→ Directions for this task: Can you write out every line of the entries below, character for character and with nothing changed?

→ Stored items from a collection:
--- begin ---

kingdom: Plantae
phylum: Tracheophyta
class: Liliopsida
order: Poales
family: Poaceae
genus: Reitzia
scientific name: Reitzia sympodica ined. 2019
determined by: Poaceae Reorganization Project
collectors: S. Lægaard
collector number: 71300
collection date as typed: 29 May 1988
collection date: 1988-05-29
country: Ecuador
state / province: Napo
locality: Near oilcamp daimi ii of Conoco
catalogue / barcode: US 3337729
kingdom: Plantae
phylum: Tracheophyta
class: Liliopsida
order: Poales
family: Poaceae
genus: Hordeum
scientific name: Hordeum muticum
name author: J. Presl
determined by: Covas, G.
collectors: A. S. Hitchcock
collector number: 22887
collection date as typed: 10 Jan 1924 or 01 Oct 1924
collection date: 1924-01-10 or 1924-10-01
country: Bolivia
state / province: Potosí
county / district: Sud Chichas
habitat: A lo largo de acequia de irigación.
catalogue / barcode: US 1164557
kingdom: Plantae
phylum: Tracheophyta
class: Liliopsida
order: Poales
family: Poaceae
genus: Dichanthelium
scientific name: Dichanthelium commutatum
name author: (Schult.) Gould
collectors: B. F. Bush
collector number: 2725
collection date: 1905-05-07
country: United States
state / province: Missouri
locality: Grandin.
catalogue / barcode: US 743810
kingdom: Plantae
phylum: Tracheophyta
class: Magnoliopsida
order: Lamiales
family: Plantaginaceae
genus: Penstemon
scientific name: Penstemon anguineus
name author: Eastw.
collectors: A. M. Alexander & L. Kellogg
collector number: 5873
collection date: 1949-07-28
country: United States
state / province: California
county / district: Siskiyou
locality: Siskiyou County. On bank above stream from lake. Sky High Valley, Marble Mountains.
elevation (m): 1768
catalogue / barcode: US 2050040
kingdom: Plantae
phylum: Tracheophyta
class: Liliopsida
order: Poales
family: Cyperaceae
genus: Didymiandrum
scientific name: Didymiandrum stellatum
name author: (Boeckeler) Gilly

--- end ---

→ Answer to the exercise:
kingdom: Plantae
phylum: Tracheophyta
class: Liliopsida
order: Poales
family: Poaceae
genus: Reitzia
scientific name: Reitzia sympodica ined. 2019
determined by: Poaceae Reorganization Project
collectors: S. Lægaard
collector number: 71300
collection date as typed: 29 May 1988
collection date: 1988-05-29
country: Ecuador
state / province: Napo
locality: Near oilcamp daimi ii of Conoco
catalogue / barcode: US 3337729
kingdom: Plantae
phylum: Tracheophyta
class: Liliopsida
order: Poales
family: Poaceae
genus: Hordeum
scientific name: Hordeum muticum
name author: J. Presl
determined by: Covas, G.
collectors: A. S. Hitchcock
collector number: 22887
collection date as typed: 10 Jan 1924 or 01 Oct 1924
collection date: 1924-01-10 or 1924-10-01
country: Bolivia
state / province: Potosí
county / district: Sud Chichas
habitat: A lo largo de acequia de irigación.
catalogue / barcode: US 1164557
kingdom: Plantae
phylum: Tracheophyta
class: Liliopsida
order: Poales
family: Poaceae
genus: Dichanthelium
scientific name: Dichanthelium commutatum
name author: (Schult.) Gould
collectors: B. F. Bush
collector number: 2725
collection date: 1905-05-07
country: United States
state / province: Missouri
locality: Grandin.
catalogue / barcode: US 743810
kingdom: Plantae
phylum: Tracheophyta
class: Magnoliopsida
order: Lamiales
family: Plantaginaceae
genus: Penstemon
scientific name: Penstemon anguineus
name author: Eastw.
collectors: A. M. Alexander & L. Kellogg
collector number: 5873
collection date: 1949-07-28
country: United States
state / province: California
county / district: Siskiyou
locality: Siskiyou County. On bank above stream from lake. Sky High Valley, Marble Mountains.
elevation (m): 1768
catalogue / barcode: US 2050040
kingdom: Plantae
phylum: Tracheophyta
class: Liliopsida
order: Poales
family: Cyperaceae
genus: Didymiandrum
scientific name: Didymiandrum stellatum
name author: (Boeckeler) Gilly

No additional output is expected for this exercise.